Settling in to life as a lieutenant isn’t always easy for former head coaches.
Therrien hadn’t been an assistant since his first job in junior in the early 1990s, while Stevens is coming off being fired by the Los Angeles Kings less than a year ago.
“When you’re the head coach, you’re used to speaking all the time,” said Stevens, who has coached the Flyers and Kings and won the Cup twice as an assistant with Los Angeles. “As an assistant coach, you’ve got to listen and speak at the right time. … A coaching staff functions like a team. I think you put egos aside.”
Fired almost exactly a year ago as Blues coach – St. Louis went on to win the Cup with replacement Craig Berube – Yeo still sees the game as a head coach but changes his messaging from talking directly to players to whispering down the line to Therrien so Vigneault gets the gist.
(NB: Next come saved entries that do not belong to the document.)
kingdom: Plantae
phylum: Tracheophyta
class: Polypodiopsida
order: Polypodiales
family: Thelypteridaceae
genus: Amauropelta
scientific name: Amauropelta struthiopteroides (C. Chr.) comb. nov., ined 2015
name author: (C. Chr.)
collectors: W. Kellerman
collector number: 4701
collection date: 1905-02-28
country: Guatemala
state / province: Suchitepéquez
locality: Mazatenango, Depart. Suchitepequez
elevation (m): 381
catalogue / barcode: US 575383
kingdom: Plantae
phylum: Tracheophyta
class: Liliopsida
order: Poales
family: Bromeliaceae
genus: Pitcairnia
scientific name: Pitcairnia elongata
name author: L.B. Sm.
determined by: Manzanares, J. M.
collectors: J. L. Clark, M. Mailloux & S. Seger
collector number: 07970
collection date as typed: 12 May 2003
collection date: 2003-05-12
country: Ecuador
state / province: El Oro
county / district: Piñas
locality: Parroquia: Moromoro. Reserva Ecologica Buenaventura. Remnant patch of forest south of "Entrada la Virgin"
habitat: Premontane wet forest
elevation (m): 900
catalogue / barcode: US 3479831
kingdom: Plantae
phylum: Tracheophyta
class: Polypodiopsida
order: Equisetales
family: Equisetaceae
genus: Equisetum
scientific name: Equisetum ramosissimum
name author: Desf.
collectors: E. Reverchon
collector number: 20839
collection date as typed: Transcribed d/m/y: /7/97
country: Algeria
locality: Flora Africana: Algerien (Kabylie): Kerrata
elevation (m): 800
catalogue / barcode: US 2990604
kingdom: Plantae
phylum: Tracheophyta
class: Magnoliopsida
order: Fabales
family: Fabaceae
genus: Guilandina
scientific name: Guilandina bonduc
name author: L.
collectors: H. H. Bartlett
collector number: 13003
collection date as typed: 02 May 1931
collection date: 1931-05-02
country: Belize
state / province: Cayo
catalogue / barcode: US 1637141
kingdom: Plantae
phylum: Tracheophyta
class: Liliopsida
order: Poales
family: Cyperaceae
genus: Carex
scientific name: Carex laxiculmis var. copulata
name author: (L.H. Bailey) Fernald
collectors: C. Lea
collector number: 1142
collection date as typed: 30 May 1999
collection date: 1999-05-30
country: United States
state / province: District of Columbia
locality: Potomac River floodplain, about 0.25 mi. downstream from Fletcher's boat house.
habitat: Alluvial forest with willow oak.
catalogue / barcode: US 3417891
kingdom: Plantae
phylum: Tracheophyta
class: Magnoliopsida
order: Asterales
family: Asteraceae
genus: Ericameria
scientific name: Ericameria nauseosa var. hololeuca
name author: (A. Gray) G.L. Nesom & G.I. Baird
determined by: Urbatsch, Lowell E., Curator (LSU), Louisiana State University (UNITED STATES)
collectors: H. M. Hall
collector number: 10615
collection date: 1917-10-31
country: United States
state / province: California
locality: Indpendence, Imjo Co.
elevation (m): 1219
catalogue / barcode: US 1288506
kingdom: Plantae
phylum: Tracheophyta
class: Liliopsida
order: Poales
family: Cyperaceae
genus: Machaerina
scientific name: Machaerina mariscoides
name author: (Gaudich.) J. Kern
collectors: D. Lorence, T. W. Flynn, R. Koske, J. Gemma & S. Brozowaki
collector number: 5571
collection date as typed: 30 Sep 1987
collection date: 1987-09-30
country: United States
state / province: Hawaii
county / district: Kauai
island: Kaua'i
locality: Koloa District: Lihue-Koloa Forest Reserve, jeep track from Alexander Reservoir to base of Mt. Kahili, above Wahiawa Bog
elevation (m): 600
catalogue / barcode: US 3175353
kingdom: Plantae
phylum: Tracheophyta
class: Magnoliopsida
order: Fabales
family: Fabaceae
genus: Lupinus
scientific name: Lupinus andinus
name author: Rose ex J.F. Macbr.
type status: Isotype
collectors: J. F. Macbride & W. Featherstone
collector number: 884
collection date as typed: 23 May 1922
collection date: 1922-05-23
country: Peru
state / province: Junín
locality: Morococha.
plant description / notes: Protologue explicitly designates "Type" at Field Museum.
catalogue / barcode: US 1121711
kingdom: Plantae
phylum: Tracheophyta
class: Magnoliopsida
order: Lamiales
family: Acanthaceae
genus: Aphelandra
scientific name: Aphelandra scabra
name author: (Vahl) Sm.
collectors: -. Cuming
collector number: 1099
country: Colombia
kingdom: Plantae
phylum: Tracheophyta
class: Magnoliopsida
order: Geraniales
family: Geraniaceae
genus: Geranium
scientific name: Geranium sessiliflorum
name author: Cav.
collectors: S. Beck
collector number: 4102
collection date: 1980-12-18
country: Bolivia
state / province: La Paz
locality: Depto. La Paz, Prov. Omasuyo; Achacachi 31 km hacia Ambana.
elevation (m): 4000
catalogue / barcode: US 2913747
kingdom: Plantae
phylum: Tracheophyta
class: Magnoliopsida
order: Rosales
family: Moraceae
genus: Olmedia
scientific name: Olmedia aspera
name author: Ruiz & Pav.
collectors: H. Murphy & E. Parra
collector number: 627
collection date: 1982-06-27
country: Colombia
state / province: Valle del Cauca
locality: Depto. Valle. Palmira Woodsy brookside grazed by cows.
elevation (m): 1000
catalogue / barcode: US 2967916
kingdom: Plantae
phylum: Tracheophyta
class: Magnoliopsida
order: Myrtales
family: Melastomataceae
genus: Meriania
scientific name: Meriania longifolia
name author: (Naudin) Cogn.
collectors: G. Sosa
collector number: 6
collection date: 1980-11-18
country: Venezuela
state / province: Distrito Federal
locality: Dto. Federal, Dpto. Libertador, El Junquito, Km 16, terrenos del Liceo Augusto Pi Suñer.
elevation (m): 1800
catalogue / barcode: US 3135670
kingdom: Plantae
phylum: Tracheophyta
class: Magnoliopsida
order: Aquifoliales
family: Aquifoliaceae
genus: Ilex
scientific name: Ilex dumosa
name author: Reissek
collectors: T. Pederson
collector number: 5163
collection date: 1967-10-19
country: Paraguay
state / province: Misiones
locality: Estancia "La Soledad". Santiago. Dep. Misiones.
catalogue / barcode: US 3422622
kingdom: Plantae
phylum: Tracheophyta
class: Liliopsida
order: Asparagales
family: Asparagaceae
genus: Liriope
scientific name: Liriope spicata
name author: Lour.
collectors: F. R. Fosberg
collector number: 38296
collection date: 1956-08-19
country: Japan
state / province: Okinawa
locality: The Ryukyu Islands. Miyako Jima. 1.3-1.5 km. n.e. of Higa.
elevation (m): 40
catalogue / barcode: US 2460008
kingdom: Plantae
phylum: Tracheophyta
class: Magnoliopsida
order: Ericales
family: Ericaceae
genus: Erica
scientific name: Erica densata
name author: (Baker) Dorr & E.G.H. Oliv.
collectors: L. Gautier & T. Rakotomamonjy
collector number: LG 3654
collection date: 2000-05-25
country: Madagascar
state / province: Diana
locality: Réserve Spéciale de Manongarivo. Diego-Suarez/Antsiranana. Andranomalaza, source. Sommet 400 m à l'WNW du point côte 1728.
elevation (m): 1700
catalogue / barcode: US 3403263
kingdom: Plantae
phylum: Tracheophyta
It could be disconcerting for a young coach to look over his shoulder at one or more potential replacements. But some, like Montgomery, New York Rangers coach David Quinn with Lindy Ruff and new Toronto Maple Leafs coach Sheldon Keefe with Dave Hakstol could do their jobs even better with some extra experience.
Vigneault felt that way during his first job in Montreal in the mid-1990s when he hired Dave King as an assistant. As the CEO behind the bench, he thinks it’s smart for coaches of all ages to take whatever experience they can get.
“As a young coach, it was real beneficial to me,” Vigneault said. “With my experience now, I can probably use them even better than I did when I started.”